One evening James was suddenly called upon to go out to dinner with Aunt Cecilia and fill an empty place at a friend's table, and Tommy took his place on the verandah. Tommy knew that this would be his best chance, possibly his last. The stars burned brightly in a clear warm sky, but there was no talk of tiger's eyes now. There was no talk at all for a long time; the pleasure of sheer propinquity was too great. Beatrice fairly luxuriated. She wondered why Tommy's silence affected her so differently from that of James....

"Beatrice," began Tommy, but she switched him off.

"No, please don't try to talk now, Tommy, there's a dear."

They were silent again.
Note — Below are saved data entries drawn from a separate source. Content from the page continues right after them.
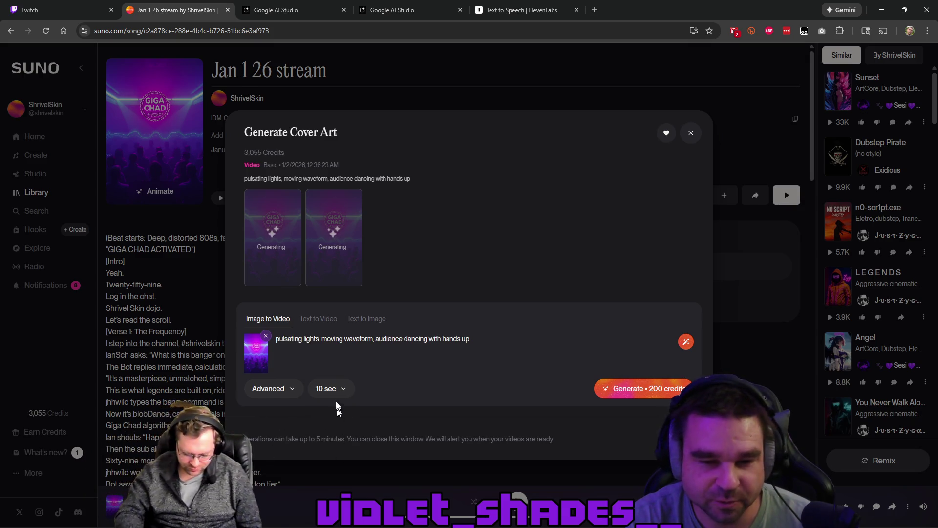
Step: Switch between Basic and Advanced models, settling on the cheaper Basic model at 50 credits
{"action": "left_click", "coordinate": [274, 389]}
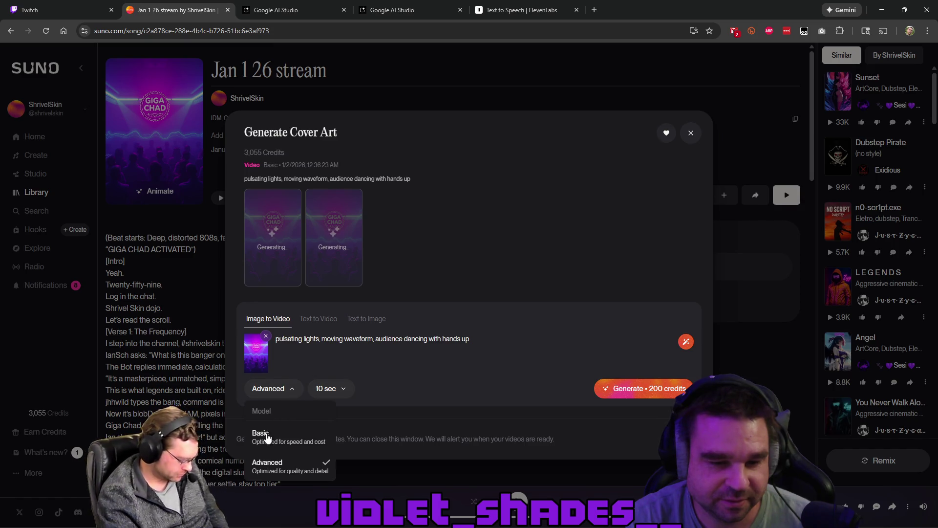
{"action": "left_click", "coordinate": [267, 436]}
{"action": "left_click", "coordinate": [310, 390]}
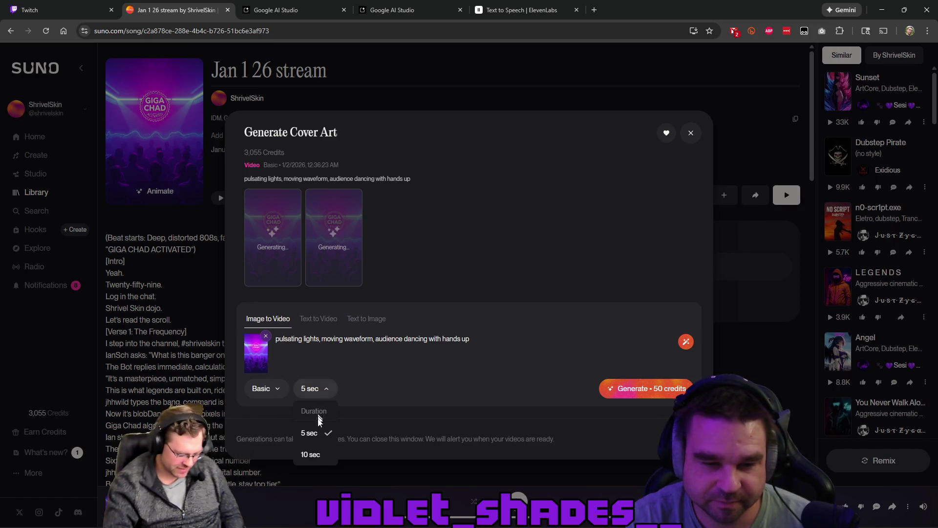
{"action": "left_click", "coordinate": [313, 454]}
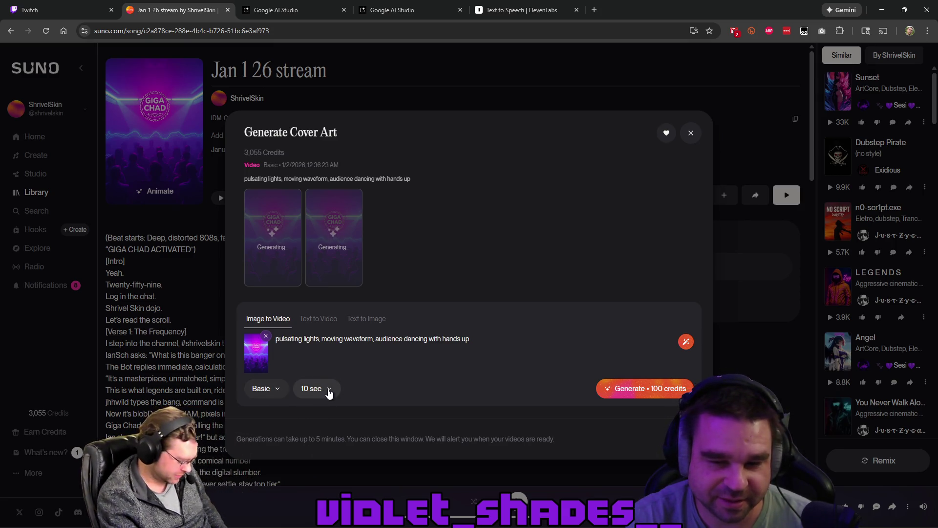
{"action": "left_click", "coordinate": [288, 394]}
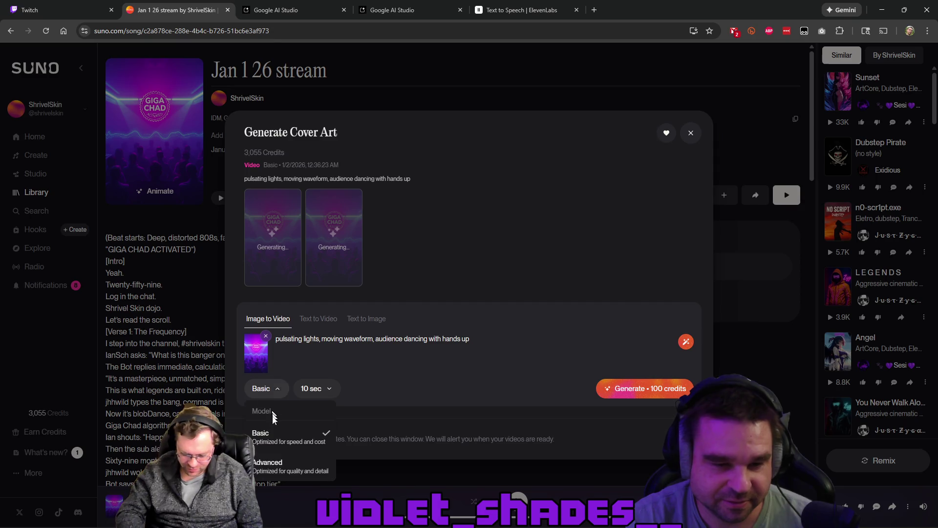
{"action": "left_click", "coordinate": [276, 464]}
The night stretched hugely before and above them; it was very still. A little night-breeze arose and touched their cheeks, but its message was only peace. Land and sea alike slept; not a sound reached them save the occasional clatter of distant wheels. Only the sky was awake, with its hundreds of winking eyes. Oh, these stars! Beatrice knew them so well. Antares, glowing like a dying coal, sank and fell below the hills, leaving the bright clusters of Sagittarius in dominion over the southern heavens. Fomalhaut rose in the southeast, shining with a dull chaotic luster, now green, now red. Fomalhaut, she remembered, was the southernmost of all the great stars visible in northern lands; its reign was the shortest of them all. And yet who could tell what might happen before that star finally fell from sight in the autumn?...

"Beatrice!" at length began Tommy again, and this time she could not stop him. "Beatrice, we can't go on like this. We can't do it, I say, we can't! Don't you feel it?... That husband of yours.... Oh, Beatrice, I can't stand by and watch it any longer!"